Conte, dubbi da chiarire
Opposizione all’attacco

In un clima di grande incertezza è cominciata la «verifica» di Governo. Giuseppe Conte ha riunito a Palazzo Chigi prima i suoi scopritori grillini, a cominciare da Luigi Di Maio, e poi i suoi «alleati» del Partito democratico. Oggi toccherà a Matteo Renzi, e solo quando l’ex premier sarà uscito dallo studio del suo successore potremo capire se il suo è stato un bluff oppure no. Già, perché non è chiaro cosa voglia fare davvero Renzi minacciando di tirarsi indietro dalla maggioranza qualora Conte non faccia cambi sul progetto di cabina di regia per il Recovery Plan: un progetto che, a giudizio di Italia Viva (ma anche del Pd) consegnerebbe troppo potere a Palazzo Chigi. Peraltro la polemica verso l’«autocrazia» contiana c’era già, e molto forte, sia nel Pd che nel M5S e Italia Viva ha, per motivi suoi, gettato il cerino acceso su una pozzanghera di benzina.

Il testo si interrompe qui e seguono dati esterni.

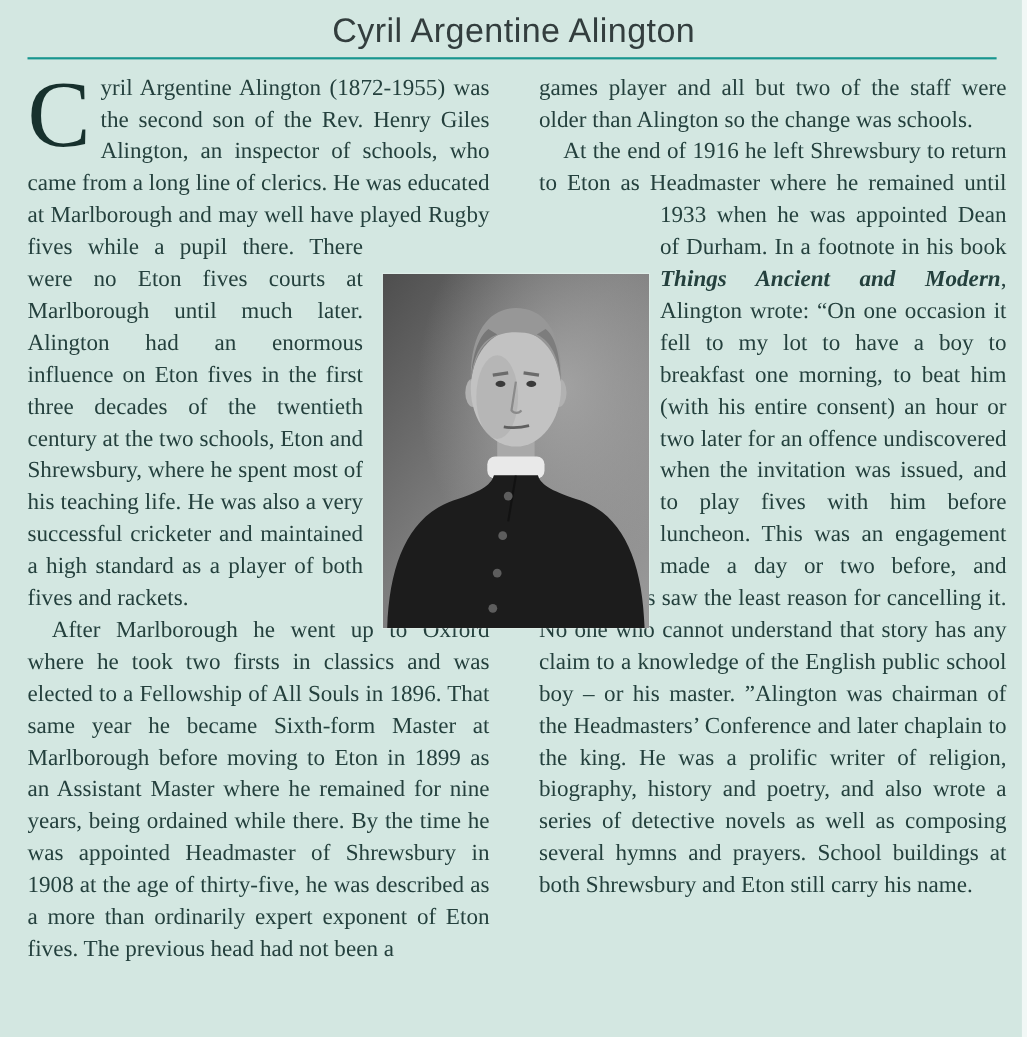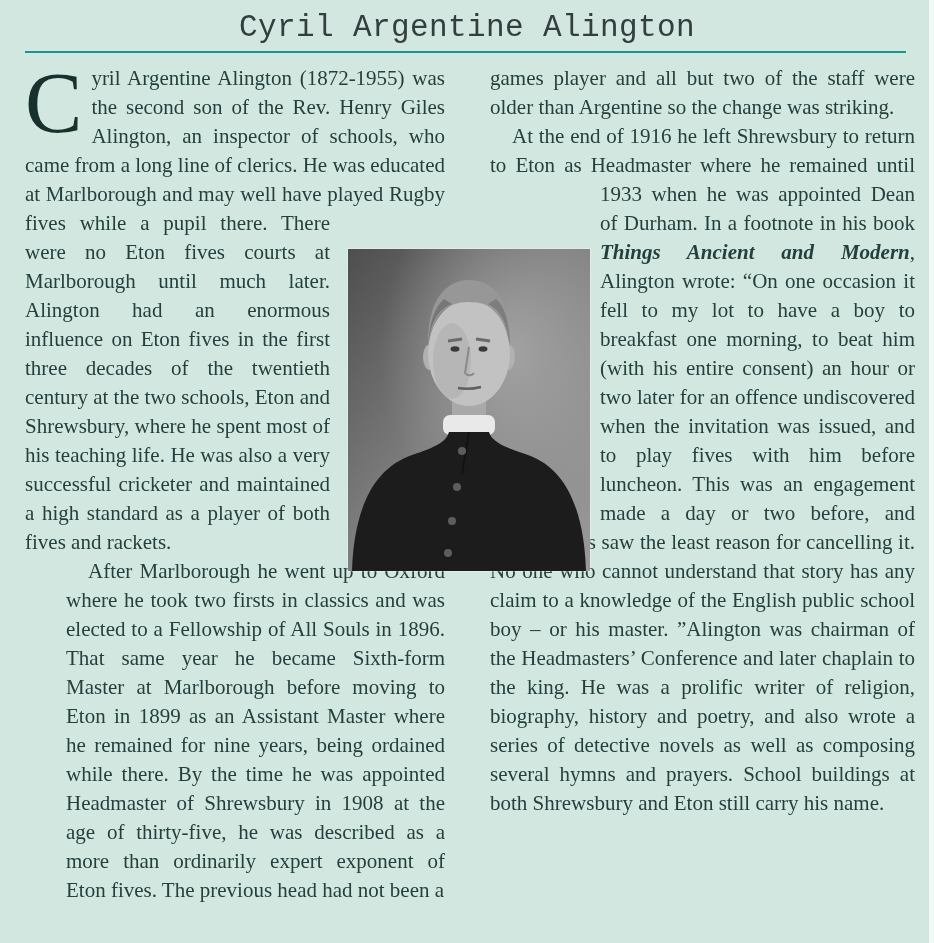--- a/index.html
+++ b/index.html
@@ -18,7 +18,7 @@
   .title {
     margin:0; padding-top:10px;
     text-align:center;
-    font-family:Liberation Mono, monospace;
+    font-family:Liberation Sans, sans-serif;
     font-weight:400;
     font-size:31px;
     letter-spacing:0.4px;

A condire questa gigantesca insalata di chiacchiere e polemiche, la salsa apprezzatissima del «rimpasto», ossia di un ipotetico giro di poltrone ministeriali che potrebbe soddisfare gli appetiti di partiti e correnti finora insoddisfatti. Naturalmente l’argomento è rigettato con sdegno sia da Renzi che dal Pd («rimpasto: parola orribile» sentenzia il primo consigliere di Zingaretti, Goffredo Bettini, vecchio boss della sinistra romana). Oltretutto il M5S si rifiuta persino di parlarne. Però di potere si parla: quello sul Recovery è enorme, e per un partito non poter mettere bocca sui progetti da presentare a Bruxelles equivale ad una dichiarazione di impotenza, e nessuno se lo può permettere.

Il problema, per i partiti di maggioranza, è che questa discussione cade nel momento peggiore possibile: si sta per trascorrere un Natale in semi-lockdown, non è possibile fallire nell’organizzazione della gigantesca campagna vaccinale, occorre far fronte alla crisi economica ed occupazionale e spendere – appunto – i 209 miliardi che ci vengono dall’Europa. Tutti gli alleati esteri temono i ritardi e le contorsioni italiane che potrebbero mettere in crisi l’impianto stesso del piano europeo: ieri il ministro degli Esteri olandese è sbarcato a Roma per ricordarci che la Commissione ha il potere di chiudere i cordoni della borsa se non presentiamo progetti compiuti e definiti e non solo semplici promesse di riforme e realizzazioni. Insomma, ci tengono d’occhio, e nulla può indisporre di più i partner di una crisi di governo che apparirebbe quantomeno bizzarra, un unicum continentale. Mattarella la pensa allo stesso modo: piuttosto, meglio tornare a votare.

In tutto ciò, il centrodestra – anche grazie alle difficoltà della maggioranza – ha ritrovato la propria unità. Tant’è che i tre partiti hanno presentato proposte comuni di modifica della legge di Bilancio. Uniti ma non senza difficoltà intendiamoci: gli ammiccamenti di Berlusconi a Conte sono storia più che recente come l’improvvisa apertura al dialogo da parte di Salvini («proprio non lo capisco» ha detto Giorgia Meloni), e tuttavia l’opposizione avverte che le divisioni nel governo possono aprire per essa uno spazio di manovra, una faglia in cui inserirsi. I sondaggi non hanno mai tradito i tre leader: tutti concordano sul fatto che il centrodestra è stabilmente maggioranza nell’elettorato (e oltretutto se resta la legge elettorale vigente, non potrà che avvantaggiarsene) e quindi l’avvicinarsi di un redde rationem a Palazzo Chigi acuisce il senso dell’attacco imminente. A meno che, naturalmente, non sia tutto un bluff di Renzi per ottenere qualche risultato di immagine o di sottogoverno. A meno che, ancora, la situazione della pandemia non torni ad essere così seria - Germania docet - da trasformare agli occhi degli elettori la cosiddetta verifica di governo in insopportabile avanspettacolo.